I’ve been back to the story a couple of times but I haven’t seen Reggie there again. Next time I will ask what he is up to.

Background: story about the $50 million jackpot split by two Costco workers

 

7 thoughts on “The lottery winner who kept his job at Costco

  1. He’s on a self help book, “I won the lotto, but didn’t let it ruin my life.”

  2. According to the article, he is 54, so he is not old enough to qualify for Medicare. Maybe he needs Costco’s health insurance coverage. Given today’s healthcare costs, $11 million might not go very far.
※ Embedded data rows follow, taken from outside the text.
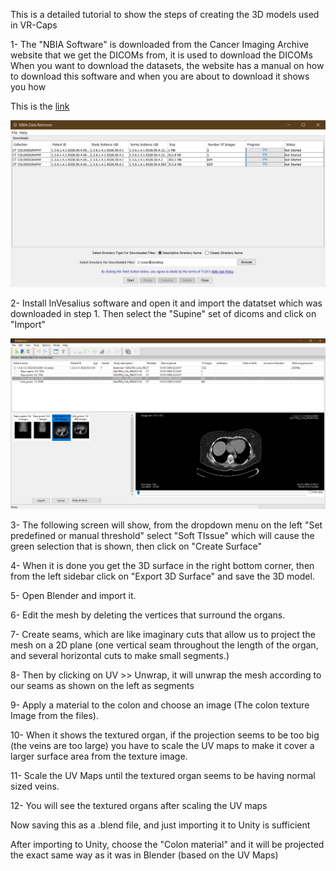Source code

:  This is a detailed tutorial to show the steps of creating the 3D models used in VR-Caps

1- The "NBIA Software" is downloaded from the Cancer Imaging Archive website that we get the DICOMs from, it is used to download the DICOMs
When you want to download the datasets, the website has a manual on how to download this software and when you are about to download it shows you how

This is the [link](https://wiki.cancerimagingarchive.net/display/NBIA/Downloading+TCIA+Images)

<p align="center">
<img src='images/1_NBIA Data Retriever.png' width=512/> 
</p>

2- Install InVesalius software and open it and import the datatset which was downloaded in step 1. Then select the "Supine" set of dicoms and click on "Import"

<p align="center">
<img src='images/2_InVesalius3 (Importing DICOM and selecting Supine set).png' width=512/> 
</p>


3- The following screen will show, from the dropdown menu on the left "Set predefined or manual threshold" select "Soft TIssue" which will cause the green selection that is shown, then click on "Create Surface"

4- When it is done you get the 3D surface in the right bottom corner, then from the left sidebar click on "Export 3D Surface" and save the 3D model.

5- Open Blender and import it.

6- Edit the mesh by deleting the vertices that surround the organs.

7- Create seams, which are like imaginary cuts that allow us to project the mesh on a 2D plane (one vertical seam throughout the length of the organ, and several horizontal cuts to make small segments.)

8- Then by clicking on UV >> Unwrap, it will unwrap the mesh according to our seams as shown on the left as segments

9- Apply a material to the colon and choose an image (The colon texture Image from the files). 

10- When it shows the textured organ, if the projection seems to be too big (the veins are too large) you have to scale the UV maps to make it cover a larger surface area from the texture image.

11- Scale the UV Maps until the textured organ seems to be having normal sized veins.

12- You will see the textured organs after scaling the UV maps

Now saving this as a .blend file, and just importing it to Unity is sufficient

After importing to Unity,  choose the "Colon material" and it will be projected the exact same way as it was in Blender (based on the UV Maps)
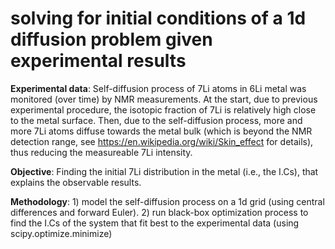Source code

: # solving for initial conditions of a 1d diffusion problem given experimental results 

**Experimental data**: Self-diffusion process of 7Li atoms in 6Li metal was monitored (over time) by NMR measurements. At the start, due to previous experimental procedure, the isotopic fraction of 7Li is relatively high close to the metal surface. Then, due to the self-diffusion process, more and more 7Li atoms diffuse towards the metal bulk (which is beyond the NMR detection range, see https://en.wikipedia.org/wiki/Skin_effect for details), thus reducing the measureable 7Li intensity.  

**Objective**: Finding the initial 7Li distribution in the metal (i.e., the I.Cs), that explains the observable results. 

**Methodology**: 1) model the self-diffusion process on a 1d grid (using central differences and forward Euler).
                 2) run black-box optimization process to find the I.Cs of the system that fit best to the experimental data (using scipy.optimize.minimize)

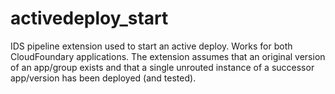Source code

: # activedeploy_start

IDS pipeline extension used to start an active deploy.
Works for both CloudFoundary applications.
The extension assumes that an original version of an app/group exists and that a single unrouted instance of a successor app/version has been deployed (and tested).
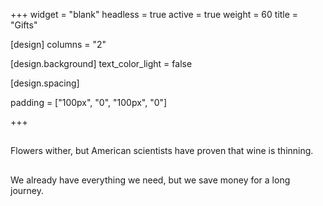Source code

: +++
widget = "blank"
headless = true
active = true
weight = 60
title = "Gifts"

[design]
  columns = "2"

[design.background]
  text_color_light = false

[design.spacing]

  padding = ["100px", "0", "100px", "0"]

+++

## <i class="fas fa-spa"></i> <i class="fas fa-equals"></i> <i class="fas fa-heart-broken"></i> <i class="fas fa-long-arrow-alt-right"></i> <i class="fas fa-wine-bottle"></i> <i class="fas fa-equals"></i> <i class="far fa-laugh-squint"></i>

Flowers wither, but American scientists have proven that wine is thinning.

## <i class="fas fa-gifts"></i> <i class="fas fa-equals"></i> <i class="fas fa-heart-broken"></i> <i class="fas fa-long-arrow-alt-right"></i> <i class="fas fa-envelope"></i> <i class="fas fa-equals"></i> <i class="far fa-laugh-squint"></i>

We already have everything we need, but we save money for a long journey.
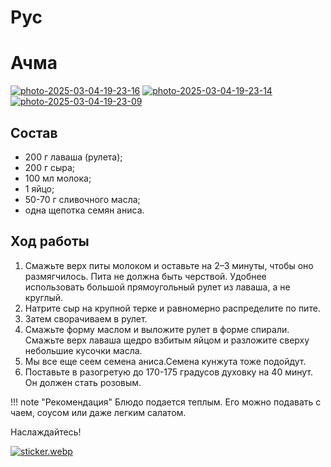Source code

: # Рус

# Ачма

<a href='https://postimg.cc/Nyh8ZBX9' target='_blank'><img src='https://i.postimg.cc/Nyh8ZBX9/photo-2025-03-04-19-23-16.jpg' border='0' alt='photo-2025-03-04-19-23-16'/></a>
<a href='https://postimg.cc/Xr9BGFZq' target='_blank'><img src='https://i.postimg.cc/Xr9BGFZq/photo-2025-03-04-19-23-14.jpg' border='0' alt='photo-2025-03-04-19-23-14'/></a>
<a href='https://postimg.cc/Ny4ybckw' target='_blank'><img src='https://i.postimg.cc/Ny4ybckw/photo-2025-03-04-19-23-09.jpg' border='0' alt='photo-2025-03-04-19-23-09'/></a>

## Состав 

* 200 г лаваша (рулета);
* 200 г сыра;
* 100 мл молока;
* 1 яйцо;
* 50-70 г сливочного масла;
* одна щепотка семян аниса.

## Ход работы

1. Смажьте верх питы молоком и оставьте на 2–3 минуты, чтобы оно размягчилось. Пита не должна быть черствой. Удобнее использовать большой прямоугольный рулет из лаваша, а не круглый.
2. Натрите сыр на крупной терке и равномерно распределите по пите.
3. Затем сворачиваем в рулет.
4. Смажьте форму маслом и выложите рулет в форме спирали. Смажьте верх лаваша щедро взбитым яйцом и разложите сверху небольшие кусочки масла.
5. Мы все еще сеем семена аниса.Семена кунжута тоже подойдут.
6. Поставьте в разогретую до 170-175 градусов духовку на 40 минут. Он должен стать розовым.

!!! note "Рекомендация"
    Блюдо подается теплым. Его можно подавать с чаем, соусом или даже легким салатом.

Наслаждайтесь!

[![sticker.webp](https://i.postimg.cc/nLY9K4RY/sticker.webp)](https://postimg.cc/jW2jt7rL)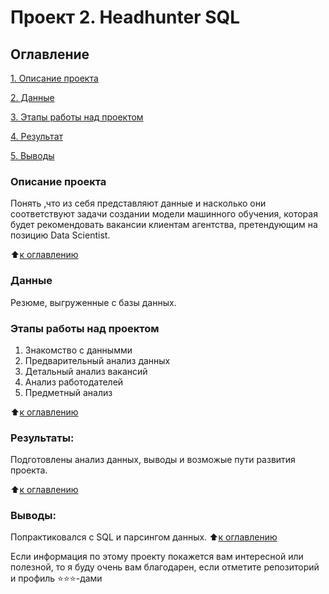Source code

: # Проект 2. Headhunter SQL

## Оглавление  
[1. Описание проекта](https://github.com/Alexander1Konstantinov/DS/tree/main/Project_2/README.md#Описание-проекта)

[2. Данные](https://github.com/Alexander1Konstantinov/DS/tree/main/Project_2/README.md#Данные)      

[3. Этапы работы над проектом](https://github.com/Alexander1Konstantinov/DS/tree/main/Project_2/README.md#Этапы-работы-над-проектом)  

[4. Результат](https://github.com/Alexander1Konstantinov/DS/tree/main/Project_2/README.md#Результат)    

[5. Выводы](https://github.com/Alexander1Konstantinov/DS/tree/main/Project_2/README.md#Выводы)
 

### Описание проекта    
Понять ,что из себя представляют данные и насколько они соответствуют задачи создании модели машинного обучения, которая будет рекомендовать вакансии клиентам агентства, претендующим на позицию Data Scientist.

:arrow_up:[к оглавлению](https://github.com/Alexander1Konstantinov/DS/tree/main/Project_2/README.md#Оглавление)

### Данные
Резюме, выгруженные с базы данных.

### Этапы работы над проектом  
1. Знакомство с даннымми
2. Предварительный анализ данных
3. Детальный анализ вакансий
4. Анализ работодателей
5. Предметный анализ

:arrow_up:[к оглавлению](https://github.com/Alexander1Konstantinov/DS/tree/main/Project_2/README.md#Оглавление)


### Результаты:  
Подготовлены анализ данных, выводы и возможые пути развития проекта.

:arrow_up:[к оглавлению](https://github.com/Alexander1Konstantinov/DS/tree/main/Project_2/README.md#Оглавление)


### Выводы:  
Попрактиковался с SQL и парсингом данных. 
:arrow_up:[к оглавлению](https://github.com/Alexander1Konstantinov/DS/tree/main/Project_2/README.md#Оглавление)


Если информация по этому проекту покажется вам интересной или полезной, то я буду очень вам благодарен, если отметите репозиторий и профиль ⭐️⭐️⭐️-дами
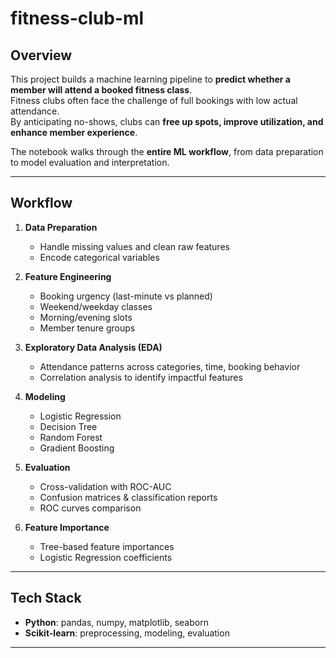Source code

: # fitness-club-ml

## Overview  
This project builds a machine learning pipeline to **predict whether a member will attend a booked fitness class**.  
Fitness clubs often face the challenge of full bookings with low actual attendance.  
By anticipating no-shows, clubs can **free up spots, improve utilization, and enhance member experience**.  

The notebook walks through the **entire ML workflow**, from data preparation to model evaluation and interpretation.

---

## Workflow  

1. **Data Preparation**  
   - Handle missing values and clean raw features  
   - Encode categorical variables  

2. **Feature Engineering**  
   - Booking urgency (last-minute vs planned)  
   - Weekend/weekday classes  
   - Morning/evening slots  
   - Member tenure groups  

3. **Exploratory Data Analysis (EDA)**  
   - Attendance patterns across categories, time, booking behavior  
   - Correlation analysis to identify impactful features  

4. **Modeling**  
   - Logistic Regression  
   - Decision Tree  
   - Random Forest  
   - Gradient Boosting  

5. **Evaluation**  
   - Cross-validation with ROC-AUC  
   - Confusion matrices & classification reports  
   - ROC curves comparison  

6. **Feature Importance**  
   - Tree-based feature importances  
   - Logistic Regression coefficients  

---

## Tech Stack  
- **Python**: pandas, numpy, matplotlib, seaborn  
- **Scikit-learn**: preprocessing, modeling, evaluation  

---

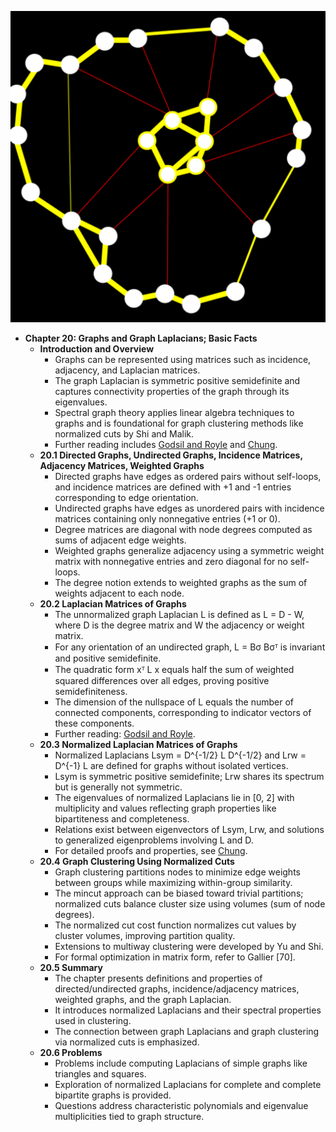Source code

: ![ATD-ch20-linalg-graphs-laplacians](ATD-ch20-linalg-graphs-laplacians.best.png)

- **Chapter 20: Graphs and Graph Laplacians; Basic Facts**
  - **Introduction and Overview**
    - Graphs can be represented using matrices such as incidence, adjacency, and Laplacian matrices.  
    - The graph Laplacian is symmetric positive semidefinite and captures connectivity properties of the graph through its eigenvalues.  
    - Spectral graph theory applies linear algebra techniques to graphs and is foundational for graph clustering methods like normalized cuts by Shi and Malik.  
    - Further reading includes [Godsil and Royle](https://link.springer.com/book/10.1007/978-1-4614-0667-9) and [Chung](https://bookstore.ams.org/cbms-92).  
  - **20.1 Directed Graphs, Undirected Graphs, Incidence Matrices, Adjacency Matrices, Weighted Graphs**
    - Directed graphs have edges as ordered pairs without self-loops, and incidence matrices are defined with +1 and -1 entries corresponding to edge orientation.  
    - Undirected graphs have edges as unordered pairs with incidence matrices containing only nonnegative entries (+1 or 0).  
    - Degree matrices are diagonal with node degrees computed as sums of adjacent edge weights.  
    - Weighted graphs generalize adjacency using a symmetric weight matrix with nonnegative entries and zero diagonal for no self-loops.  
    - The degree notion extends to weighted graphs as the sum of weights adjacent to each node.  
  - **20.2 Laplacian Matrices of Graphs**
    - The unnormalized graph Laplacian L is defined as L = D - W, where D is the degree matrix and W the adjacency or weight matrix.  
    - For any orientation of an undirected graph, L = Bσ Bσᵀ is invariant and positive semidefinite.  
    - The quadratic form xᵀ L x equals half the sum of weighted squared differences over all edges, proving positive semidefiniteness.  
    - The dimension of the nullspace of L equals the number of connected components, corresponding to indicator vectors of these components.  
    - Further reading: [Godsil and Royle](https://link.springer.com/book/10.1007/978-1-4614-0667-9).  
  - **20.3 Normalized Laplacian Matrices of Graphs**
    - Normalized Laplacians Lsym = D^{-1/2} L D^{-1/2} and Lrw = D^{-1} L are defined for graphs without isolated vertices.  
    - Lsym is symmetric positive semidefinite; Lrw shares its spectrum but is generally not symmetric.  
    - The eigenvalues of normalized Laplacians lie in [0, 2] with multiplicity and values reflecting graph properties like bipartiteness and completeness.  
    - Relations exist between eigenvectors of Lsym, Lrw, and solutions to generalized eigenproblems involving L and D.  
    - For detailed proofs and properties, see [Chung](https://bookstore.ams.org/cbms-92).  
  - **20.4 Graph Clustering Using Normalized Cuts**
    - Graph clustering partitions nodes to minimize edge weights between groups while maximizing within-group similarity.  
    - The mincut approach can be biased toward trivial partitions; normalized cuts balance cluster size using volumes (sum of node degrees).  
    - The normalized cut cost function normalizes cut values by cluster volumes, improving partition quality.  
    - Extensions to multiway clustering were developed by Yu and Shi.  
    - For formal optimization in matrix form, refer to Gallier [70].  
  - **20.5 Summary**
    - The chapter presents definitions and properties of directed/undirected graphs, incidence/adjacency matrices, weighted graphs, and the graph Laplacian.  
    - It introduces normalized Laplacians and their spectral properties used in clustering.  
    - The connection between graph Laplacians and graph clustering via normalized cuts is emphasized.  
  - **20.6 Problems**
    - Problems include computing Laplacians of simple graphs like triangles and squares.  
    - Exploration of normalized Laplacians for complete and complete bipartite graphs is provided.  
    - Questions address characteristic polynomials and eigenvalue multiplicities tied to graph structure.

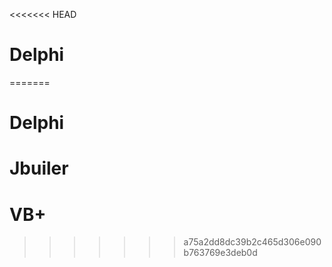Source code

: <<<<<<< HEAD
# Delphi
=======
# Delphi
# Jbuiler
# VB+
>>>>>>> a75a2dd8dc39b2c465d306e090b763769e3deb0d
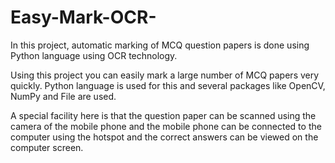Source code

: # Easy-Mark-OCR-
In this project, automatic marking of MCQ question papers is done using Python language using OCR technology.

Using this project you can easily mark a large number of MCQ papers very quickly. Python language is used for this and several packages like OpenCV, NumPy and File are used.

A special facility here is that the question paper can be scanned using the camera of the mobile phone and the mobile phone can be connected to the computer using the hotspot and the correct answers can be viewed on the computer screen.
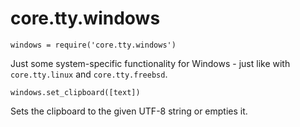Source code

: # core.tty.windows

    windows = require('core.tty.windows')

Just some system-specific functionality for Windows - just like with
`core.tty.linux` and `core.tty.freebsd`.

    windows.set_clipboard([text])

Sets the clipboard to the given UTF-8 string or empties it.
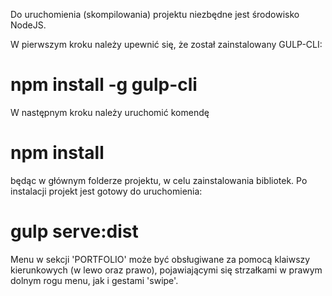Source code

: Do uruchomienia (skompilowania) projektu niezbędne jest środowisko NodeJS.

W pierwszym kroku należy upewnić się, że został zainstalowany GULP-CLI:

# npm install -g gulp-cli

W następnym kroku należy uruchomić komendę

# npm install

będąc w głównym folderze projektu, w celu zainstalowania bibliotek. Po instalacji projekt jest gotowy do uruchomienia:

# gulp serve:dist


Menu w sekcji 'PORTFOLIO' może być obsługiwane za pomocą klaiwszy kierunkowych (w lewo oraz prawo), pojawiającymi się strzałkami w prawym dolnym rogu menu, jak i gestami 'swipe'.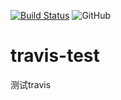 [![Build Status](https://www.travis-ci.org/a252937166/travis-test.svg?branch=master)](https://www.travis-ci.org/a252937166/travis-test)
![GitHub](https://img.shields.io/github/license/a252937166/travis-test)
# travis-test
测试travis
  3. I know a couple nearby (southern Virginia) who won a Virginia Lottery contest in 1993. I believe it was about 8 million. After winning, they both swore they’d continue to work at their jobs. Hubby was in sales, wifey was a teacher’s aid at a local elementary school.
    That lasted about two months. They both quit working, built a huge home and began to live the country club life.
    A friend of mine (who sports an MBA from the University if Virginia as well as a law degree from same and who is a CPA) offered to assist them gratis. They declined.

    Postscript:
    Twenty years later they are broke, bankrupt and living in a modest rented home. These folks are also pushing 60 years of age.

    Kudos to Mr. LeBlanc.

  4. Am I the only reader that wonders if maybe, just maybe, being the door guy at costco is a better job than it seems? I can’t imagine normal shoplifting is a big deal at costco, as very little of what they sell is small and pilfer-able. You would be getting paid to people-watch, and costco’s membership requirements keep out most undesirables, loiterers and troublemakers. It’s more or less non-stop polite interaction. You’re not desk-bound, so you’ll probably live a decade longer than your average peers. It’s beginning to sound like a low-stress dream job.

    I’m beginning to think this whole computer thing may have been a mistake.

  5. Murali,

    I’m doubtful that structuring NBA contracts as annuities would bring any great benefit to players (and I’m not sure why it’s anyone else’s business anyway). The problem is that teams comprising the NBA have a long history of being profitable, so there is little risk in assuming that the annuity will pay out as promised for the next twenty or thirty years. I’d estimate NBA annuities to be almost as good as US bonds (maybe even better). That would make loaning money to players a pretty solid investment (depending on your priority in the almost inevitable case of personal bankruptcy).

    Unless you could find a way to prevent NBA stars from borrowing against their future income, it seems likely that they would just sign away their monthly annuity check for a lump-sum from an investment bank. And even if you did that, they’d probably just turn to grey- or black-market lenders. So now you’re back in the same situation as before, except that the basketball player signs away 50% of his compensation to investors.